# Task instructions
Output, exactly and in full, the entries that appear below.
Information: Begin
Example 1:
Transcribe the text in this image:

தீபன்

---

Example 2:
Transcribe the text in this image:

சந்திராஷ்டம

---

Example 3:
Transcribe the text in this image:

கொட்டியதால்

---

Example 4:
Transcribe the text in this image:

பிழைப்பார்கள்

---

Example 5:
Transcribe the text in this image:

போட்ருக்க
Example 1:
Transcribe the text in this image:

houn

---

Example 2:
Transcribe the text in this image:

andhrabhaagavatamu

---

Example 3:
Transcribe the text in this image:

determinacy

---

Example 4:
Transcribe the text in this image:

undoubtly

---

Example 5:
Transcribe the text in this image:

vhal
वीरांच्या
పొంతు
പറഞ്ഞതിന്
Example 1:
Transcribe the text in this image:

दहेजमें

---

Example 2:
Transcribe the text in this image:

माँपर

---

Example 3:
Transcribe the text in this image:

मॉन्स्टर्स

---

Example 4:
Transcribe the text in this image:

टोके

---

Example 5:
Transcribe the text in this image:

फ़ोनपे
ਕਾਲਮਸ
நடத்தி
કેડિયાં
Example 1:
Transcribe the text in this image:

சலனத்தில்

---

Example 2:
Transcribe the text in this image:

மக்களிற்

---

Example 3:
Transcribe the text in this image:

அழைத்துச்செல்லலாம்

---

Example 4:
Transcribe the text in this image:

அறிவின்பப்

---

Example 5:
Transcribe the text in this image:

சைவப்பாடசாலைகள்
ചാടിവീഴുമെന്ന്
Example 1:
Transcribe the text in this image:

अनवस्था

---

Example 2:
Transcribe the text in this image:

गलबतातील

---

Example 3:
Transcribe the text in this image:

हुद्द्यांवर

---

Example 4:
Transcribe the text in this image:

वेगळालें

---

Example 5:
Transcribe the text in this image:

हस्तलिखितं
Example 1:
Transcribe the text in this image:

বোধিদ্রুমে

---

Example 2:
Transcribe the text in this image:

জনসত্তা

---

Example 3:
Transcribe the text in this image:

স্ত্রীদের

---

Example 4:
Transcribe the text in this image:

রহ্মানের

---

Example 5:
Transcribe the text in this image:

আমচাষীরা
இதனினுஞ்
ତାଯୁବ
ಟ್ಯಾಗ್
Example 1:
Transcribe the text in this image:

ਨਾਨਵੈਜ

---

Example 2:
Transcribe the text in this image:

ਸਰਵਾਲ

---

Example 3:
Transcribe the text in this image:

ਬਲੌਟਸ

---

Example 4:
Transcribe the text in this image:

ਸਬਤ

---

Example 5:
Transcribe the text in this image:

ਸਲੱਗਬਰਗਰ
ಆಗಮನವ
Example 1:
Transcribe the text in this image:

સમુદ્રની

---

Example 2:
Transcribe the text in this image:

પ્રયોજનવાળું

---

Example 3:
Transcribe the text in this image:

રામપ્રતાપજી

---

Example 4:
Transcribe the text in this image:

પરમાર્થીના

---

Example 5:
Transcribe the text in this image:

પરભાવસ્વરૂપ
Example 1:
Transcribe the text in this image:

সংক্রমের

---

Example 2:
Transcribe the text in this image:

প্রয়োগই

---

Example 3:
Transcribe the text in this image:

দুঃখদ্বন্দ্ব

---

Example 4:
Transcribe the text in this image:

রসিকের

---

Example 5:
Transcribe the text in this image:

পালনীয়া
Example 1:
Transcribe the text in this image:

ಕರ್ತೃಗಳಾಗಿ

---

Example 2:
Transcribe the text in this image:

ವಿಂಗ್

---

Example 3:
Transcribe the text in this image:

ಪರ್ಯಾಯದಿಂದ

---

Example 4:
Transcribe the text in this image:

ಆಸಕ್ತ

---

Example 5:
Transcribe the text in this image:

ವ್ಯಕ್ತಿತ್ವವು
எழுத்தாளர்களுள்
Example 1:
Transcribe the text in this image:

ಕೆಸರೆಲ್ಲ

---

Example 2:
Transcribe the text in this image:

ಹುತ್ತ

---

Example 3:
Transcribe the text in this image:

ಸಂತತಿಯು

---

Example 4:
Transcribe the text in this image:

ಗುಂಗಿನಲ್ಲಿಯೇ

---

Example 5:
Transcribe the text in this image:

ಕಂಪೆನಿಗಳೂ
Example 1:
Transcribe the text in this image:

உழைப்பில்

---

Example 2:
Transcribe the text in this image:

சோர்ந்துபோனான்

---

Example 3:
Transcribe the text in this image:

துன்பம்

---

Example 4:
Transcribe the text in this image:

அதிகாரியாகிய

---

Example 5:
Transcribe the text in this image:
Information: End
# Finished task
Example 1:
Transcribe the text in this image:

தீபன்

---

Example 2:
Transcribe the text in this image:

சந்திராஷ்டம

---

Example 3:
Transcribe the text in this image:

கொட்டியதால்

---

Example 4:
Transcribe the text in this image:

பிழைப்பார்கள்

---

Example 5:
Transcribe the text in this image:

போட்ருக்க
Example 1:
Transcribe the text in this image:

houn

---

Example 2:
Transcribe the text in this image:

andhrabhaagavatamu

---

Example 3:
Transcribe the text in this image:

determinacy

---

Example 4:
Transcribe the text in this image:

undoubtly

---

Example 5:
Transcribe the text in this image:

vhal
वीरांच्या
పొంతు
പറഞ്ഞതിന്
Example 1:
Transcribe the text in this image:

दहेजमें

---

Example 2:
Transcribe the text in this image:

माँपर

---

Example 3:
Transcribe the text in this image:

मॉन्स्टर्स

---

Example 4:
Transcribe the text in this image:

टोके

---

Example 5:
Transcribe the text in this image:

फ़ोनपे
ਕਾਲਮਸ
நடத்தி
કેડિયાં
Example 1:
Transcribe the text in this image:

சலனத்தில்

---

Example 2:
Transcribe the text in this image:

மக்களிற்

---

Example 3:
Transcribe the text in this image:

அழைத்துச்செல்லலாம்

---

Example 4:
Transcribe the text in this image:

அறிவின்பப்

---

Example 5:
Transcribe the text in this image:

சைவப்பாடசாலைகள்
ചാടിവീഴുമെന്ന്
Example 1:
Transcribe the text in this image:

अनवस्था

---

Example 2:
Transcribe the text in this image:

गलबतातील

---

Example 3:
Transcribe the text in this image:

हुद्द्यांवर

---

Example 4:
Transcribe the text in this image:

वेगळालें

---

Example 5:
Transcribe the text in this image:

हस्तलिखितं
Example 1:
Transcribe the text in this image:

বোধিদ্রুমে

---

Example 2:
Transcribe the text in this image:

জনসত্তা

---

Example 3:
Transcribe the text in this image:

স্ত্রীদের

---

Example 4:
Transcribe the text in this image:

রহ্মানের

---

Example 5:
Transcribe the text in this image:

আমচাষীরা
இதனினுஞ்
ତାଯୁବ
ಟ್ಯಾಗ್
Example 1:
Transcribe the text in this image:

ਨਾਨਵੈਜ

---

Example 2:
Transcribe the text in this image:

ਸਰਵਾਲ

---

Example 3:
Transcribe the text in this image:

ਬਲੌਟਸ

---

Example 4:
Transcribe the text in this image:

ਸਬਤ

---

Example 5:
Transcribe the text in this image:

ਸਲੱਗਬਰਗਰ
ಆಗಮನವ
Example 1:
Transcribe the text in this image:

સમુદ્રની

---

Example 2:
Transcribe the text in this image:

પ્રયોજનવાળું

---

Example 3:
Transcribe the text in this image:

રામપ્રતાપજી

---

Example 4:
Transcribe the text in this image:

પરમાર્થીના

---

Example 5:
Transcribe the text in this image:

પરભાવસ્વરૂપ
Example 1:
Transcribe the text in this image:

সংক্রমের

---

Example 2:
Transcribe the text in this image:

প্রয়োগই

---

Example 3:
Transcribe the text in this image:

দুঃখদ্বন্দ্ব

---

Example 4:
Transcribe the text in this image:

রসিকের

---

Example 5:
Transcribe the text in this image:

পালনীয়া
Example 1:
Transcribe the text in this image:

ಕರ್ತೃಗಳಾಗಿ

---

Example 2:
Transcribe the text in this image:

ವಿಂಗ್

---

Example 3:
Transcribe the text in this image:

ಪರ್ಯಾಯದಿಂದ

---

Example 4:
Transcribe the text in this image:

ಆಸಕ್ತ

---

Example 5:
Transcribe the text in this image:

ವ್ಯಕ್ತಿತ್ವವು
எழுத்தாளர்களுள்
Example 1:
Transcribe the text in this image:

ಕೆಸರೆಲ್ಲ

---

Example 2:
Transcribe the text in this image:

ಹುತ್ತ

---

Example 3:
Transcribe the text in this image:

ಸಂತತಿಯು

---

Example 4:
Transcribe the text in this image:

ಗುಂಗಿನಲ್ಲಿಯೇ

---

Example 5:
Transcribe the text in this image:

ಕಂಪೆನಿಗಳೂ
Example 1:
Transcribe the text in this image:

உழைப்பில்

---

Example 2:
Transcribe the text in this image:

சோர்ந்துபோனான்

---

Example 3:
Transcribe the text in this image:

துன்பம்

---

Example 4:
Transcribe the text in this image:

அதிகாரியாகிய

---

Example 5:
Transcribe the text in this image:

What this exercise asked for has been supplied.